**The task:**
State how many lines in the rows contain the word "необходимости". Give only the number.

(Stored data entries)
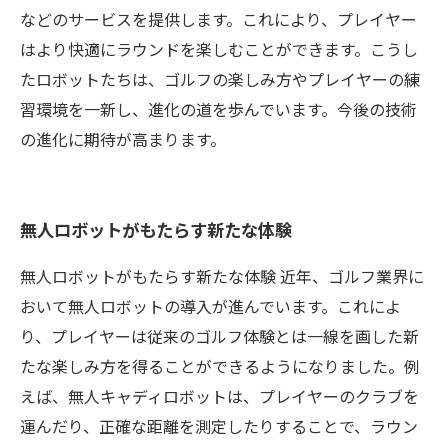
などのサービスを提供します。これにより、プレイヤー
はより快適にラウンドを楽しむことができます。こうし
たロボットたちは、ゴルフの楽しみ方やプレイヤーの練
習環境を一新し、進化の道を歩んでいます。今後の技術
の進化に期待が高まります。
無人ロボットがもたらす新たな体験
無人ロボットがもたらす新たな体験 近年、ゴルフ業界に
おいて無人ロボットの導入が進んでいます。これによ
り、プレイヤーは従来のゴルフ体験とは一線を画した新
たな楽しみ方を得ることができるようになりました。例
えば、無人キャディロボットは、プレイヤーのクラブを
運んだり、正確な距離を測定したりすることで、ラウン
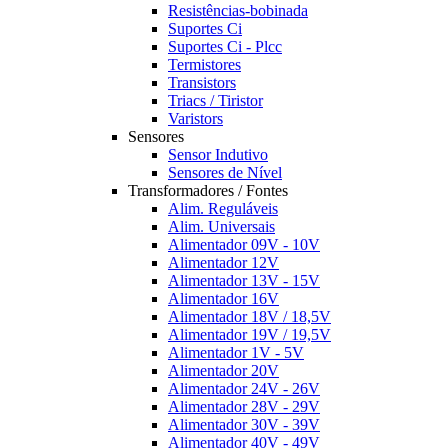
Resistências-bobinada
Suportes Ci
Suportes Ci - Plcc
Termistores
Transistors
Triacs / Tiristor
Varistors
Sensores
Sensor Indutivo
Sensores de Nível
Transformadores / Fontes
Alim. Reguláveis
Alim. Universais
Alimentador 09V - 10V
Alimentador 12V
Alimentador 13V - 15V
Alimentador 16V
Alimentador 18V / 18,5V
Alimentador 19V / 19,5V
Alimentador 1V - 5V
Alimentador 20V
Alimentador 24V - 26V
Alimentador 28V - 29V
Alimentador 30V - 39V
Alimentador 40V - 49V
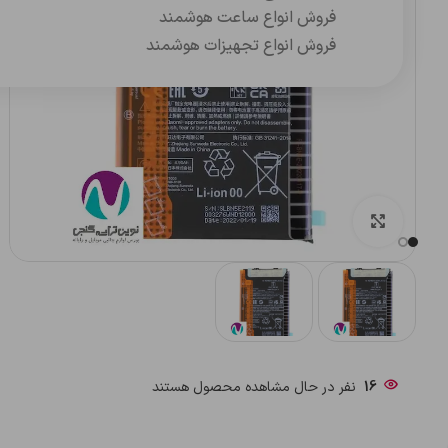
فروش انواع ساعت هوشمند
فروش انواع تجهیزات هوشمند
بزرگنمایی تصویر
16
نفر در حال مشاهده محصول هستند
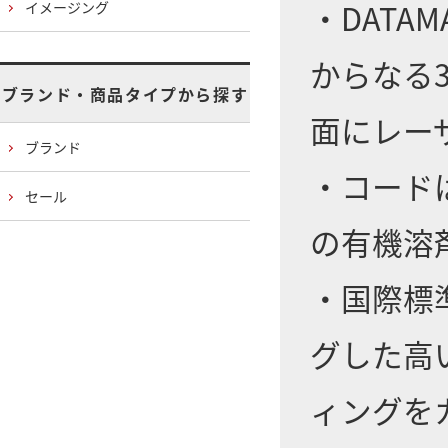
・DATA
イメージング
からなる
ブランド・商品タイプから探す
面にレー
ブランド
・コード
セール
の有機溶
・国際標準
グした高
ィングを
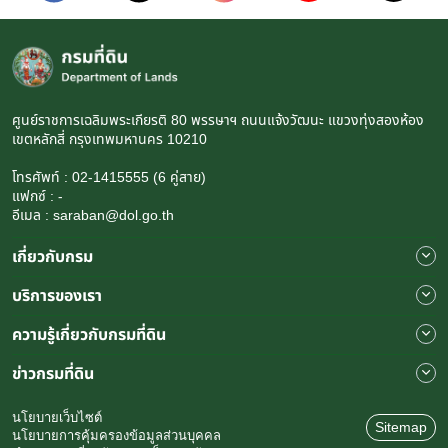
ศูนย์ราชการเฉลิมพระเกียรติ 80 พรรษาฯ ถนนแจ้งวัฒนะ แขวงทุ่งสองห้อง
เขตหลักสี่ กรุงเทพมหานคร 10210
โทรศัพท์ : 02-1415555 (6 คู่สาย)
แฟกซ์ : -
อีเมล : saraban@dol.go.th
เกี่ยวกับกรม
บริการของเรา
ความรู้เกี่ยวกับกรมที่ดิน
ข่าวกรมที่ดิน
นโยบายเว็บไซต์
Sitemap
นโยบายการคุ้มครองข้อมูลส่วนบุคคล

--

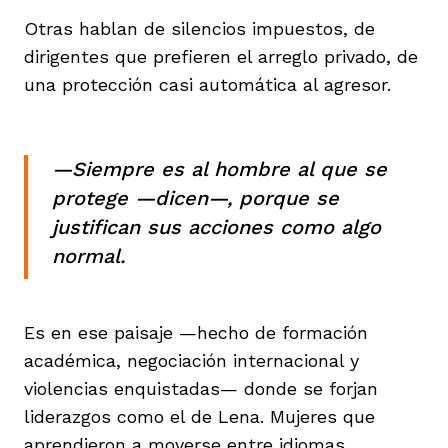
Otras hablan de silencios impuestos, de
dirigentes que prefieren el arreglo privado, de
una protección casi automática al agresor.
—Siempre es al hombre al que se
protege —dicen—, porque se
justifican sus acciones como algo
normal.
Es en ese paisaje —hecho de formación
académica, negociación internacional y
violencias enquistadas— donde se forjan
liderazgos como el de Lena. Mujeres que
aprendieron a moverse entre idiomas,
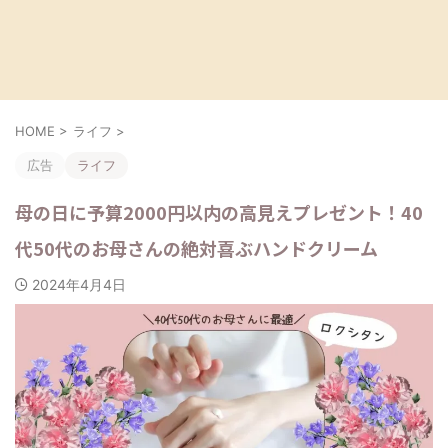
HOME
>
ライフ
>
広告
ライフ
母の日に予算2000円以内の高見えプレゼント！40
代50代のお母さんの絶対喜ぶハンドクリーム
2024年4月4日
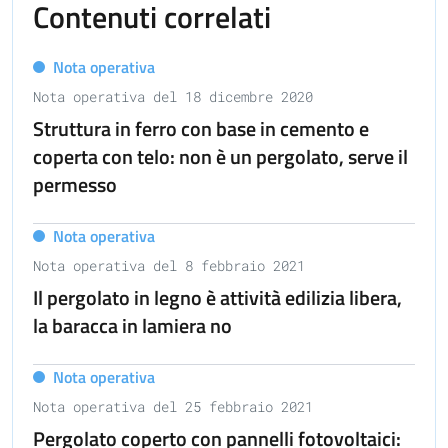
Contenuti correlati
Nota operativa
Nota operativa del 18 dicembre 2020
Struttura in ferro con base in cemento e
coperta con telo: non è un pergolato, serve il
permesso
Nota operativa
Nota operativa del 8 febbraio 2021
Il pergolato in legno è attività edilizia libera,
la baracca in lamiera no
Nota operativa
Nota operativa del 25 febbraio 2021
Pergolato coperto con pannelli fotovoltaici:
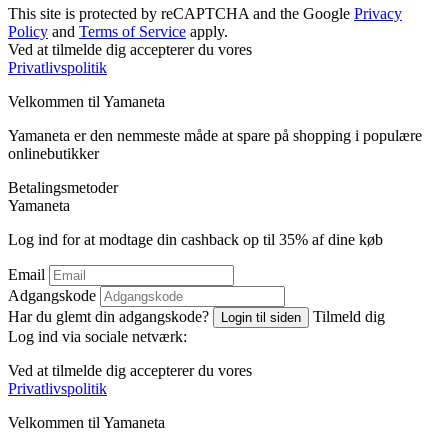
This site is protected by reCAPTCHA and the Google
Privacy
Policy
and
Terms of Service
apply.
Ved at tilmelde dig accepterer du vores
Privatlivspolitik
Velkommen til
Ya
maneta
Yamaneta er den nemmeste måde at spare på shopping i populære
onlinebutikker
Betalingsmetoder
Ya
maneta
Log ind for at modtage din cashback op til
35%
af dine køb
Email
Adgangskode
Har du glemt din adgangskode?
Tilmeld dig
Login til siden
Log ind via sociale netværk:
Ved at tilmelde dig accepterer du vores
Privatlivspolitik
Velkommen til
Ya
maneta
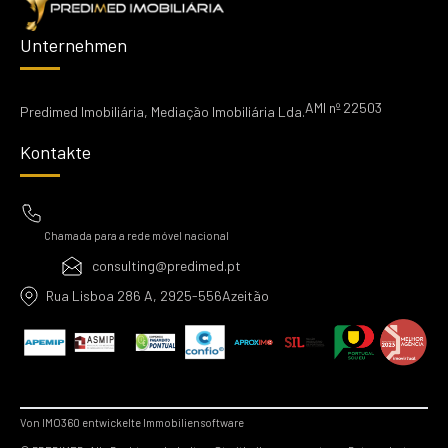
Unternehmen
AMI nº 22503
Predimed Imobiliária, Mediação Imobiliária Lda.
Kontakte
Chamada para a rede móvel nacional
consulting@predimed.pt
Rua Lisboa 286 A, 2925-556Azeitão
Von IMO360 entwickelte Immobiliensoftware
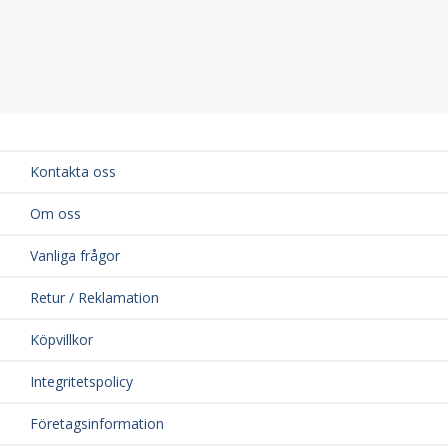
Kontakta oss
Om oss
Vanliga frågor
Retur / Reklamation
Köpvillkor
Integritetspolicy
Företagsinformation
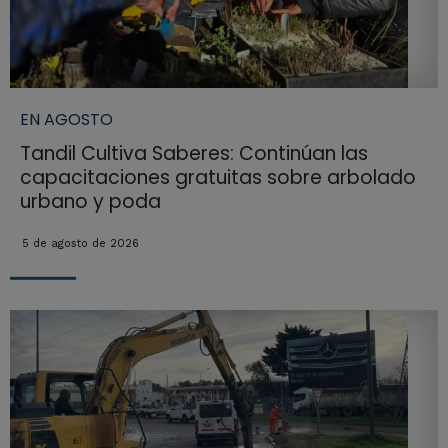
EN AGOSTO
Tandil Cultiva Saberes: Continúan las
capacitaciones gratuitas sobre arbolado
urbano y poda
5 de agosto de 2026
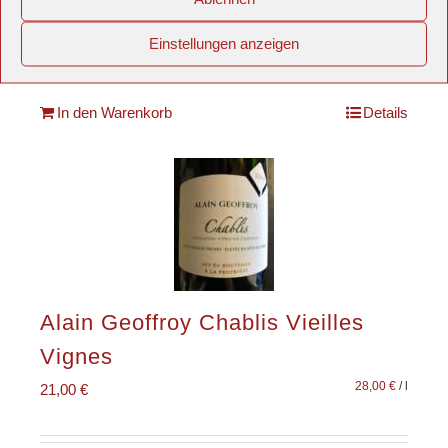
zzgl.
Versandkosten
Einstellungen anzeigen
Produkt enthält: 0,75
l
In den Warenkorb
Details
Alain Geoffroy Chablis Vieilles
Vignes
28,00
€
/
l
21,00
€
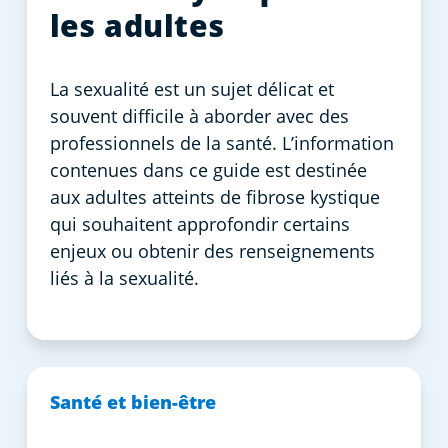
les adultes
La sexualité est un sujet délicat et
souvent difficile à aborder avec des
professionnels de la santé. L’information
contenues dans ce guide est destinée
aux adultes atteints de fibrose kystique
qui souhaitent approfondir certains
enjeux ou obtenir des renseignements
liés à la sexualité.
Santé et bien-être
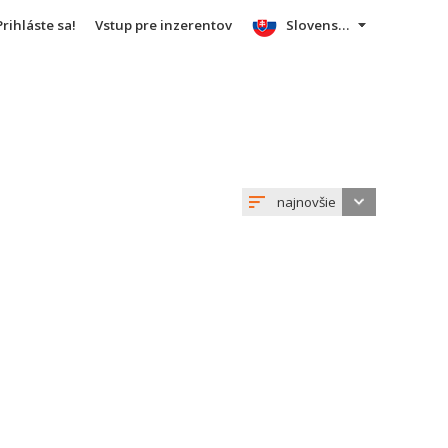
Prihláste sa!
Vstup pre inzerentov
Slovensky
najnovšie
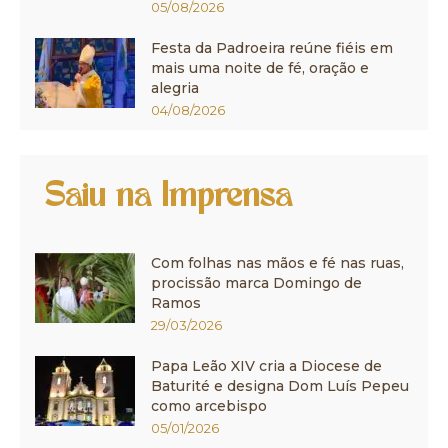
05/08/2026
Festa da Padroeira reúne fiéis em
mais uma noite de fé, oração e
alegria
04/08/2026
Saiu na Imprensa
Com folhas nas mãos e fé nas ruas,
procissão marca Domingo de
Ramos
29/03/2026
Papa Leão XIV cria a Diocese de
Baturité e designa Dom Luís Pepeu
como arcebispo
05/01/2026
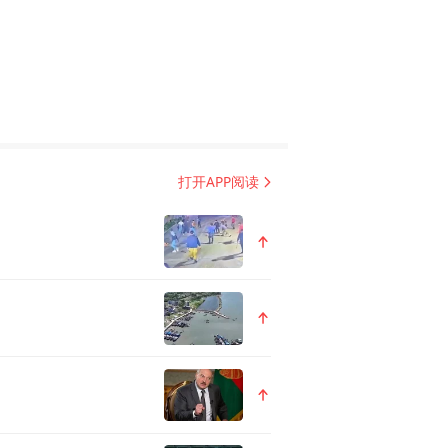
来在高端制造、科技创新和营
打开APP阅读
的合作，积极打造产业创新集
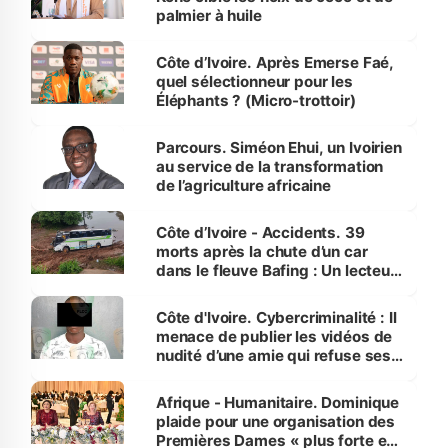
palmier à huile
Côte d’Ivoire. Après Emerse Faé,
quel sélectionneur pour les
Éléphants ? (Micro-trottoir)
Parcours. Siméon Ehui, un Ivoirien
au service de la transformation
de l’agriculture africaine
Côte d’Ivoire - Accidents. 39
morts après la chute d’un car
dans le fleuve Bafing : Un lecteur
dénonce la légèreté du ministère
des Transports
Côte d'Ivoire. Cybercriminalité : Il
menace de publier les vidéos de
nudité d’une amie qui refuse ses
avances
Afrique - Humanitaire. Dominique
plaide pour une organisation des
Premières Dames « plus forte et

* * *

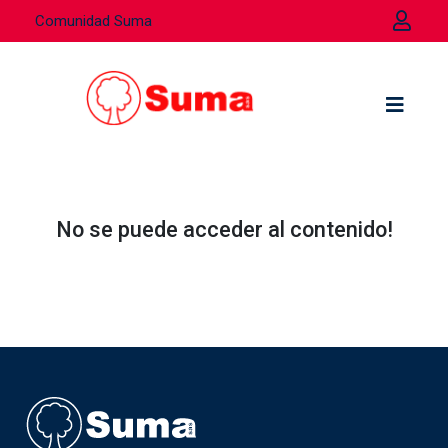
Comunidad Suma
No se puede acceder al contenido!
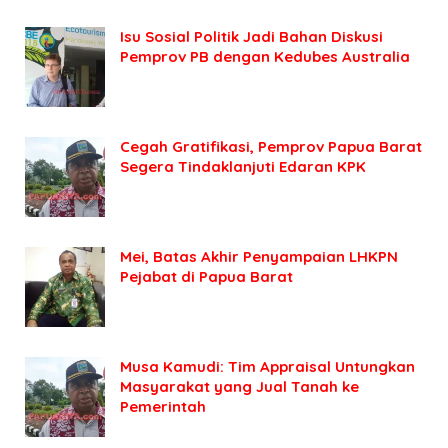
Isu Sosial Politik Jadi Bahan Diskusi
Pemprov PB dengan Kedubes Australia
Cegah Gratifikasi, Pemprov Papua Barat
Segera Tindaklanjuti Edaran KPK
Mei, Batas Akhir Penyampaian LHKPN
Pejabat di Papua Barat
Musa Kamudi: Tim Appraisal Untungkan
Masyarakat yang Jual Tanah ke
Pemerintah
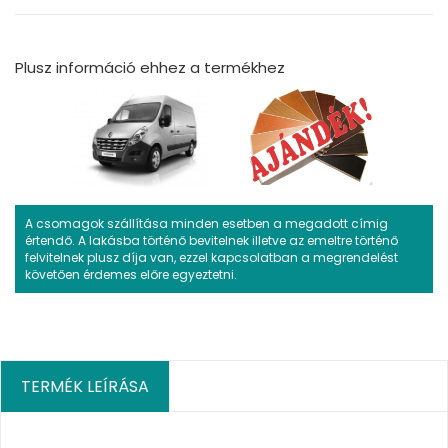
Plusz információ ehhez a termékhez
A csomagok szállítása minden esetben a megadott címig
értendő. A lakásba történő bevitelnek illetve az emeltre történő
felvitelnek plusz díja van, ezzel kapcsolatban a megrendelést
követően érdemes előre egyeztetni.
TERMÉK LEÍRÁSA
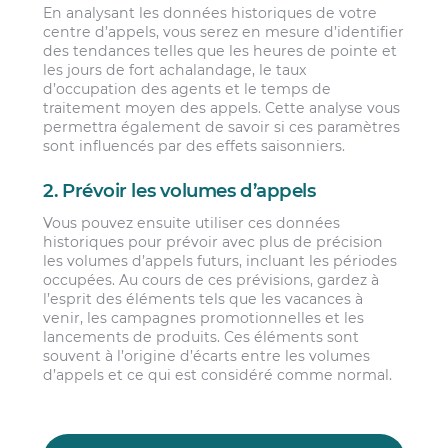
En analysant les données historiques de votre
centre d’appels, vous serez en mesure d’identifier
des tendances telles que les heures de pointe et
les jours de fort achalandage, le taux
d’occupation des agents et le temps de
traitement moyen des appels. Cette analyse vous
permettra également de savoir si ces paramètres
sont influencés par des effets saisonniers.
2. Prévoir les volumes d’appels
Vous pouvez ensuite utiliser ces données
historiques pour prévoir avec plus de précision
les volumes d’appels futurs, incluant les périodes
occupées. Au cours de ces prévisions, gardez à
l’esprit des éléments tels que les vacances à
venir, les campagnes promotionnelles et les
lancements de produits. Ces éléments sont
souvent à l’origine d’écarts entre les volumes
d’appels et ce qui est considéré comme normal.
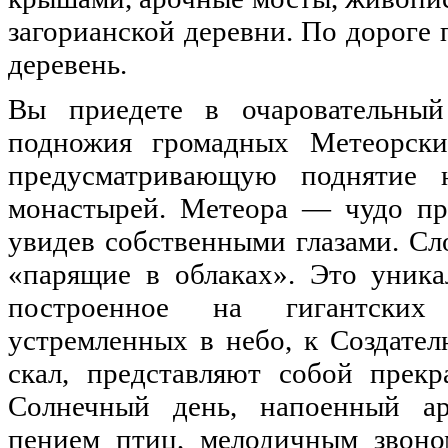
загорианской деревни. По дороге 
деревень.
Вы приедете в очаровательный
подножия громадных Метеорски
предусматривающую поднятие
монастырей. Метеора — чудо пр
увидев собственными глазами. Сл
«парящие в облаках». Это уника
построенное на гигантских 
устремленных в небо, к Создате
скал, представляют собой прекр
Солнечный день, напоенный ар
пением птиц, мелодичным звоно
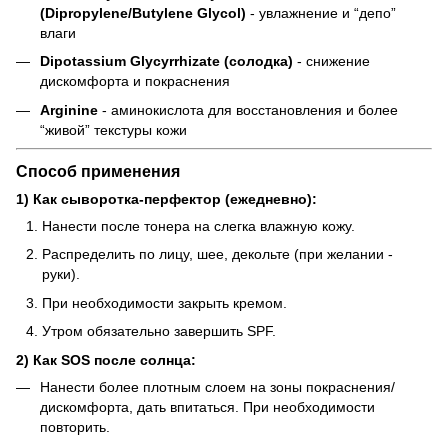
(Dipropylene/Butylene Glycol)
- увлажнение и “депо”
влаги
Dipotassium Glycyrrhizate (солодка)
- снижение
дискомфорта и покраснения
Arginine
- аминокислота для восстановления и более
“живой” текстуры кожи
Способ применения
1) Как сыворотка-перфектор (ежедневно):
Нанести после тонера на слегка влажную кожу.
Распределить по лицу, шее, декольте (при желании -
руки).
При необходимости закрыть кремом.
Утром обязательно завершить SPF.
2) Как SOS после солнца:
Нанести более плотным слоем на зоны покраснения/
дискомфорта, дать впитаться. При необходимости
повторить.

**Result:**
2